A word-for-word copy of the entries is needed, and it should contain no images.

Source material below:

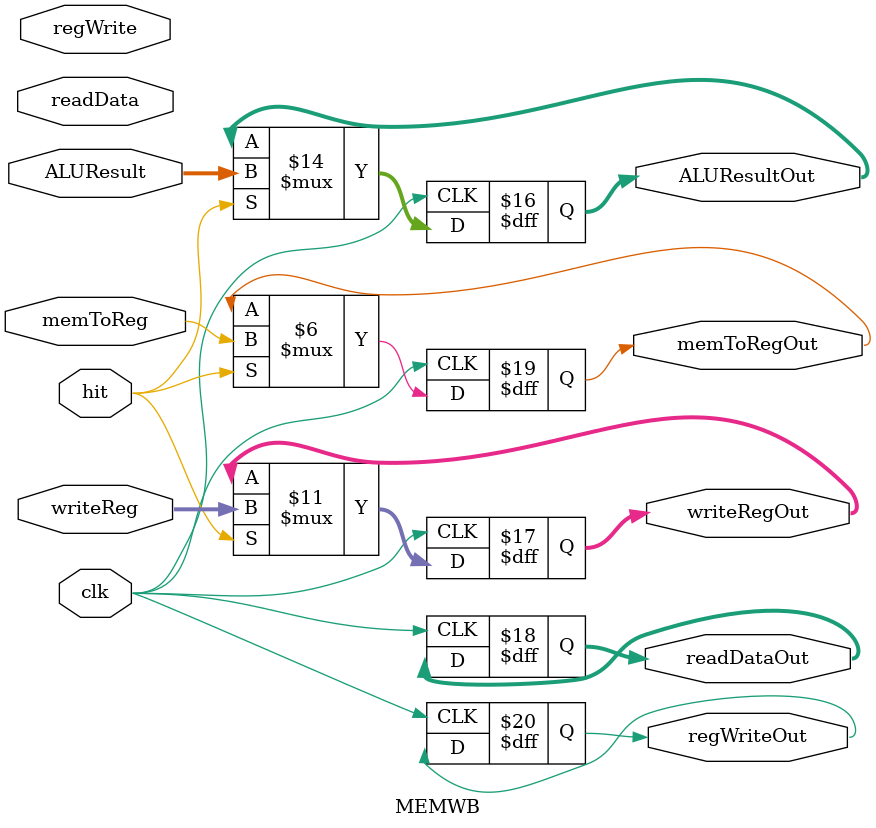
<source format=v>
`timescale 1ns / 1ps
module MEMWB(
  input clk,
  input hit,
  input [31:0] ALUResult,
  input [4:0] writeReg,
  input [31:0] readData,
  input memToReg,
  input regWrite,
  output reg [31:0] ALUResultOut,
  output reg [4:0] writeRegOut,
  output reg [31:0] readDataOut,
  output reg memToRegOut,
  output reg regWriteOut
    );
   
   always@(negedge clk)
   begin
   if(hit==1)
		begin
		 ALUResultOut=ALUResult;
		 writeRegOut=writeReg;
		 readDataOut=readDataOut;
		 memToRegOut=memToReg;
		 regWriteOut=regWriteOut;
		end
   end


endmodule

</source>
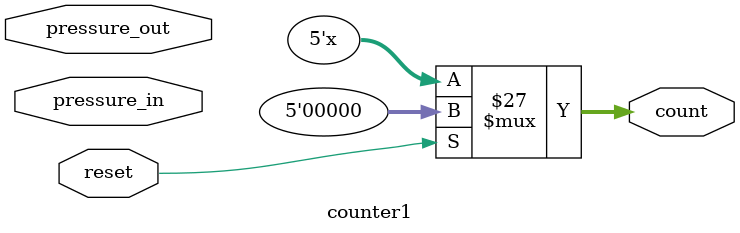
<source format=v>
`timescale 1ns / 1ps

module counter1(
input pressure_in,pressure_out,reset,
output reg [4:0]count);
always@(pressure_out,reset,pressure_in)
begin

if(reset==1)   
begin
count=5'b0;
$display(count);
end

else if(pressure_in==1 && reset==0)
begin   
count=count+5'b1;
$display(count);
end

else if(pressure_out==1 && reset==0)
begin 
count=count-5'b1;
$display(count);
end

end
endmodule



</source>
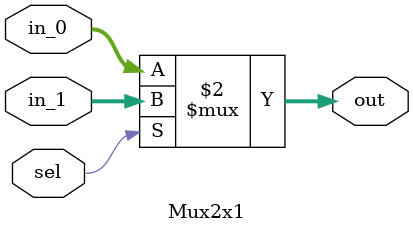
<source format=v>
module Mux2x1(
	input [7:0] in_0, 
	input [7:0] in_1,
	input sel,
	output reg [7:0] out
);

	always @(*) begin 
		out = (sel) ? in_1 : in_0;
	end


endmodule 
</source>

End of Source material.

Solution for this exercise:
<source format=v>
`timescale 1ns / 1ps
module MEMWB(
  input clk,
  input hit,
  input [31:0] ALUResult,
  input [4:0] writeReg,
  input [31:0] readData,
  input memToReg,
  input regWrite,
  output reg [31:0] ALUResultOut,
  output reg [4:0] writeRegOut,
  output reg [31:0] readDataOut,
  output reg memToRegOut,
  output reg regWriteOut
    );
   
   always@(negedge clk)
   begin
   if(hit==1)
		begin
		 ALUResultOut=ALUResult;
		 writeRegOut=writeReg;
		 readDataOut=readDataOut;
		 memToRegOut=memToReg;
		 regWriteOut=regWriteOut;
		end
   end


endmodule

</source>
<source format=v>
`timescale 1ns / 1ps

module counter1(
input pressure_in,pressure_out,reset,
output reg [4:0]count);
always@(pressure_out,reset,pressure_in)
begin

if(reset==1)   
begin
count=5'b0;
$display(count);
end

else if(pressure_in==1 && reset==0)
begin   
count=count+5'b1;
$display(count);
end

else if(pressure_out==1 && reset==0)
begin 
count=count-5'b1;
$display(count);
end

end
endmodule



</source>
<source format=v>
module Mux2x1(
	input [7:0] in_0, 
	input [7:0] in_1,
	input sel,
	output reg [7:0] out
);

	always @(*) begin 
		out = (sel) ? in_1 : in_0;
	end


endmodule 
</source>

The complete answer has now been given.